Pistachio and Cranberry Veggie Roast
 

Ingredients
  • A small handful of dried porcini
  • 2 tbsp olive oil
  • 2 celery stalks, finely chopped
  • 2 red onions, finely chopped
  • 2 garlic cloves, finely chopped
  • 90g risotto rice or pearl barley
  • 60g puy lentils
  • 100ml white wine
  • 500ml hot vegetable stock
  • 200g mixed wild mushrooms
  • 100g pistachios, toasted
  • 100g almonds, toasted
  • A handful of breadcrumbs from sourdough or ciabatta
  • 50g strong cheddar cheese, grated
  • 225g ricotta cheese
  • 1 red chilli, finely chopped
  • Grated zest of 1 lemon
  • 2 eggs, beaten
  • 2 sprigs each of sage, rosemary and thyme, leaves picked and chopped
  • 2 tbsp soft light brown sugar
  • 200g fresh cranberries

Instructions
  1. Cook the puy lentils in boiling water until al dente, then drain and set aside.

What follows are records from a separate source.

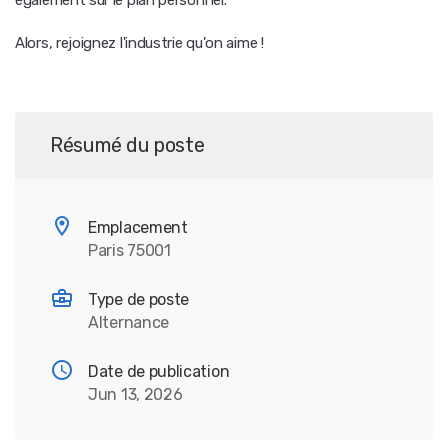
également sur le plan personnel.
Alors, rejoignez l'industrie qu'on aime !
Résumé du poste
Emplacement
Paris 75001
Type de poste
Alternance
Date de publication
Jun 13, 2026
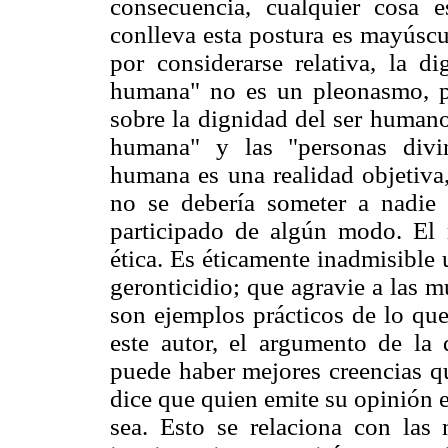
consecuencia, cualquier cosa 
conlleva esta postura es mayúscu
por considerarse relativa, la 
humana" no es un pleonasmo, pu
sobre la dignidad del ser humano
humana" y las "personas divin
humana es una realidad objetiva
no se debería someter a nadie
participado de algún modo. El r
ética. Es éticamente inadmisible 
geronticidio; que agravie a las m
son ejemplos prácticos de lo que
este autor, el argumento de la 
puede haber mejores creencias qu
dice que quien emite su opinión e
sea. Esto se relaciona con las 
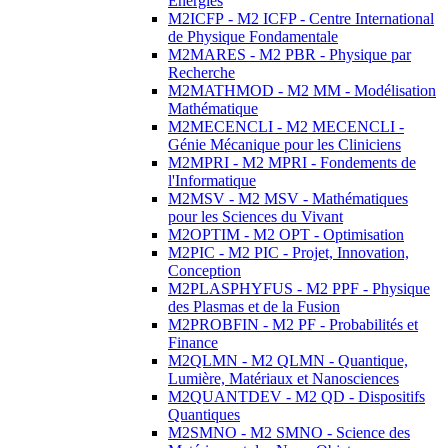
Energies
M2ICFP - M2 ICFP - Centre International
de Physique Fondamentale
M2MARES - M2 PBR - Physique par
Recherche
M2MATHMOD - M2 MM - Modélisation
Mathématique
M2MECENCLI - M2 MECENCLI -
Génie Mécanique pour les Cliniciens
M2MPRI - M2 MPRI - Fondements de
l'Informatique
M2MSV - M2 MSV - Mathématiques
pour les Sciences du Vivant
M2OPTIM - M2 OPT - Optimisation
M2PIC - M2 PIC - Projet, Innovation,
Conception
M2PLASPHYFUS - M2 PPF - Physique
des Plasmas et de la Fusion
M2PROBFIN - M2 PF - Probabilités et
Finance
M2QLMN - M2 QLMN - Quantique,
Lumière, Matériaux et Nanosciences
M2QUANTDEV - M2 QD - Dispositifs
Quantiques
M2SMNO - M2 SMNO - Science des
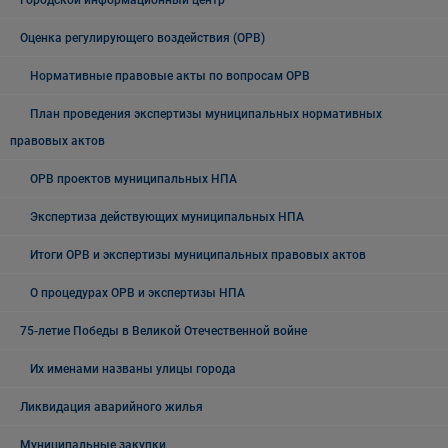
Городской информационный центр
Оценка регулирующего воздействия (ОРВ)
Нормативные правовые акты по вопросам ОРВ
План проведения экспертизы муниципальных нормативных
правовых актов
ОРВ проектов муниципальных НПА
Экспертиза действующих муниципальных НПА
Итоги ОРВ и экспертизы муниципальных правовых актов
О процедурах ОРВ и экспертизы НПА
75-летие Победы в Великой Отечественной войне
Их именами названы улицы города
Ликвидация аварийного жилья
Муниципальные закупки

  2. While the lentils are cooking, make the risotto base: Soak the dried porcini in a little boiling water. Meanwhile, heat the olive oil in a large pan over a low heat. Add the celery and onion and cook for 10 minutes, until soft and sweet. Add the garlic and cook for another minute or two.
  3. Turn up the heat and add the rice. Cook for a minute or so until you hear it snap, crackle and pop, then add the wine and stir until absorbed.
  4. Drain the porcini, sieve any grit from the liquid and add this to the risotto pan, stirring until absorbed. Finely chop the porcini and add to the pan.
  5. Add the hot stock, a ladleful at a time, stirring each one in until it has been completely absorbed, about 20 minutes. Stir as much as you can – this is what will make it creamy. Once the rice is al dente (when you break into a grain, it should be almost cooked through but still have a white fleck in the middle), transfer to a bowl to cool.
  6. Preheat the oven to 190C/375F. Fry the wild mushrooms in a little olive oil over a medium heat for 5–10 minutes, until they are just starting to crisp. Bash the nuts into coarse pieces, or quickly pulse in a food processor.
  7. Once the risotto has cooled, add all other ingredients except the sugar and cranberries, season, and mix well.
  8. Butter a 20cm loaf tin and line the bottom with greaseproof paper. Cook the sugar and the cranberries in a pan over a medium heat for 1–2 minutes, then tip into the tin and spread evenly. Pile on the nut-roast mixture and pack it down with the back of a spoon.
  9. Cover the whole thing with foil and bake for 45 minutes, then remove the foil and cook for a further 15 minutes. Once it’s golden brown on top, remove the nut roast from the oven and leave to settle for 10 minutes.
  10. Use a knife to loosen the tin, then place your serving platter or board on top. Cover your hand with a tea towel and flip the whole lot over, then carefully lift the tin off. Serve with cashew gravy and all the trimmings.